Good Breeding

Event Dates
Boston Conservatory Theater
31 Hemenway Street, Floor 2
Boston
MA
02115
United States

Tickets for this event will be available in December 2025.

CONTENT ADVISORY: Good Breeding contains mature themes. This production includes explicit language, sexual content, and simulated sexual acts. There are also moments of violence, references to war, and potential partial nudity. The play explores themes of complex power dynamics and intergenerational trauma, and features an irreverent, darkly comedic treatment of classical mythology.

Good Breeding by Robert O’Hara is a retelling of the Oresteia by Aeschylus that centers the female characters of Electra, Clytaemnestra, Helen, and Cassandra—as opposed to the traditional male narrative of Orestes. It is a darkly comic and wildly contemporary adaptation of a classical tale of betrayal, love, revenge, bloodshed, and intergenerational trauma, told through a modern lens. The play seeks to answer the questions: What is free will? Is our fate predetermined? And, how do our choices define who we are? 

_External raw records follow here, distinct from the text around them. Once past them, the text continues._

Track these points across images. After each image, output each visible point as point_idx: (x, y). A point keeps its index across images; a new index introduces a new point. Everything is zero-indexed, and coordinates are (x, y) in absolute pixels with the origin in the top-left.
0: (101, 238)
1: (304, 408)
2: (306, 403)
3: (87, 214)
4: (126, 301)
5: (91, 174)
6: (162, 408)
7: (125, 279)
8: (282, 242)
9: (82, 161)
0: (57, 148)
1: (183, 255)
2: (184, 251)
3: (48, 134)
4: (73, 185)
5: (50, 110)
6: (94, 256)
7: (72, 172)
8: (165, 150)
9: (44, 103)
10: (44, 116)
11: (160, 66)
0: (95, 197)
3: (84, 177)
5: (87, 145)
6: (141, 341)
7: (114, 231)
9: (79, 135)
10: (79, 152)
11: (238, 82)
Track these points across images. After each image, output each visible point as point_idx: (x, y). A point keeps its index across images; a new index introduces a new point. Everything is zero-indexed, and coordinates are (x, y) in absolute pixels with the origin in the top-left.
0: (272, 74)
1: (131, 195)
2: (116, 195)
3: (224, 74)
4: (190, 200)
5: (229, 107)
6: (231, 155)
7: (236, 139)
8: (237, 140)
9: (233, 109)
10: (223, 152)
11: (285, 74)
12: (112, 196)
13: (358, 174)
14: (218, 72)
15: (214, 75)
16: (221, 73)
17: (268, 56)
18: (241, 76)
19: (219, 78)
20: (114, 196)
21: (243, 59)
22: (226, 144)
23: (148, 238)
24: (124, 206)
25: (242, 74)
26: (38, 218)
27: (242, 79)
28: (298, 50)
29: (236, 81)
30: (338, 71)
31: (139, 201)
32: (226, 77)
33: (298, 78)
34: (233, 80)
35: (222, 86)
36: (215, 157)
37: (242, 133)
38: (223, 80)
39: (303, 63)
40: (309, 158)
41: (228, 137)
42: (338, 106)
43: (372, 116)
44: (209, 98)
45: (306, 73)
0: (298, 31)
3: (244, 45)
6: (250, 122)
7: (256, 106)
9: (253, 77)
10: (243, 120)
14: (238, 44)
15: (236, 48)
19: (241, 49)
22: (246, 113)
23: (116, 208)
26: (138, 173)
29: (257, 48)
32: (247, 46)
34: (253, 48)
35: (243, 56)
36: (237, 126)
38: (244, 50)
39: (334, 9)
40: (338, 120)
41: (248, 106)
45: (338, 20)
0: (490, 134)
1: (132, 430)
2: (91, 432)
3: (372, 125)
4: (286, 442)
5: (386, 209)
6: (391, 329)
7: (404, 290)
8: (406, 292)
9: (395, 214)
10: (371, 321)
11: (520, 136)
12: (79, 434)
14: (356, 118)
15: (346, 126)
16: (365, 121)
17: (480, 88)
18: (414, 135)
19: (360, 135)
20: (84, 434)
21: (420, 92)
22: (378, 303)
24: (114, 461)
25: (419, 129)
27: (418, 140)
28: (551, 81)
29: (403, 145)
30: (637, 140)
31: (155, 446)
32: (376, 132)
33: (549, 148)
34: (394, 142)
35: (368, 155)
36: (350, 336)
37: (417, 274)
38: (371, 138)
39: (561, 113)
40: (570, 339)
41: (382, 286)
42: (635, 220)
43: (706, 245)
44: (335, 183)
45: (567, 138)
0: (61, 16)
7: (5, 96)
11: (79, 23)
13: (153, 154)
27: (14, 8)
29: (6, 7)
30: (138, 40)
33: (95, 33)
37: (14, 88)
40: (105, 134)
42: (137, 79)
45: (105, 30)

A human, Tantalus, wanting to gain the power of the Gods, does the unimaginable and serves them a soup unknowingly made from the body of his child. In retaliation, he and his entire family line are cursed for all time. Years later, war has come to Greece, and Helen, the sister of Queen Clytemnestra, has been taken hostage by the city of Troy. Clytemnestra’s husband, Agamemmnon (who is descended from Tantalus), is told by the Gods that if he wants to send troops across the sea to rescue Helen, he must sacrifice his daughter. Clytemnestra, enraged, retaliates with the fury of a mother in pain—coupled with the power of a goddess—and declares war on her husband and the ruling male Senate, slaughtering them all. Her remaining daughter, Electra, avenges the death of her father and sister, and in turn kills her mother. She is tried for this crime, but before she can receive judgement, she escapes to the Underworld to free her mother, father, and sister from the clutches of death. She then turns her sights on the true culprit of all of their troubles, vowing to make him pay for the heartache and struggles of all of humanity: Zeus, the king of the Gods.